A practical manual for treating sleeplessness that reviews prevailing theories and characterizes sleep as the resting time of consciousness while identifying common physical and psychological causes of insomnia. It favors drugless remedies, detailing removal of physical contributors, relaxation techniques, rhythmic breathing, auto-suggestion, and a faith-informed Emmanuel clinic method, with concrete step-by-step directions and secondary aids. The author offers guidance for physicians and lay workers, stresses patient cooperation, and presents illustrative clinical cases and results. Interspersed commentary examines the value and limits of medication and aims to restore wholesome, natural sleep.

THE NECESSITY OF SLEEP


But that suspension is an absolute necessity to health of mind and body. Men have been known to go for forty days without nourishment and retain unimpaired all the mental faculties. No man goes for even three days and nights without sleep except he pay a penalty in mental equipoise, and death itself is apt to bring his misery to an end, it is claimed, in five sleepless nights and days. Professors Patrick and Gilbert of the University of Iowa found, some years ago, that in certain cases there were after two nights of complete wakefulness hallucinations, loss of attention, inability to remember, and unmistakable evidences both of mental disorganisation and physical depression.5 In Kipling’s story, tragically true to life, Hummil died after eighty-four hours of unrelieved insomnia, and the author’s closing words would seem to indicate that madness overtook him at the last: “In the staring eyes was written terror beyond expression of any pain.”

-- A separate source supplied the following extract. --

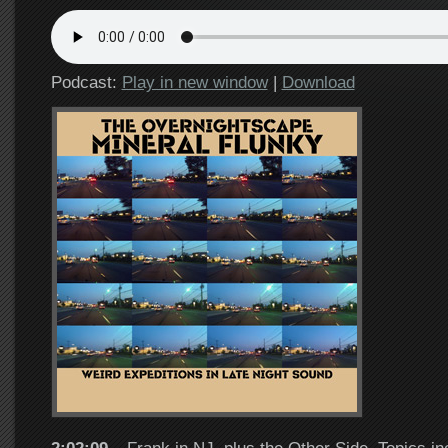
Podcast:
Play in new window
|
Download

The occasional genius like Napoleon may perhaps get on habitually with four hours of sleep each night, and the mother watching by the sick-bed of her child may go for weeks in an emergency with but an hour or two of sleep at intervals, infrequent and irregular. But the sensible division made by Alfred the Great into eight hours for sleep, eight hours for work, eight hours for play, will be as far as possible observed by the right-minded and far-seeing everywhere.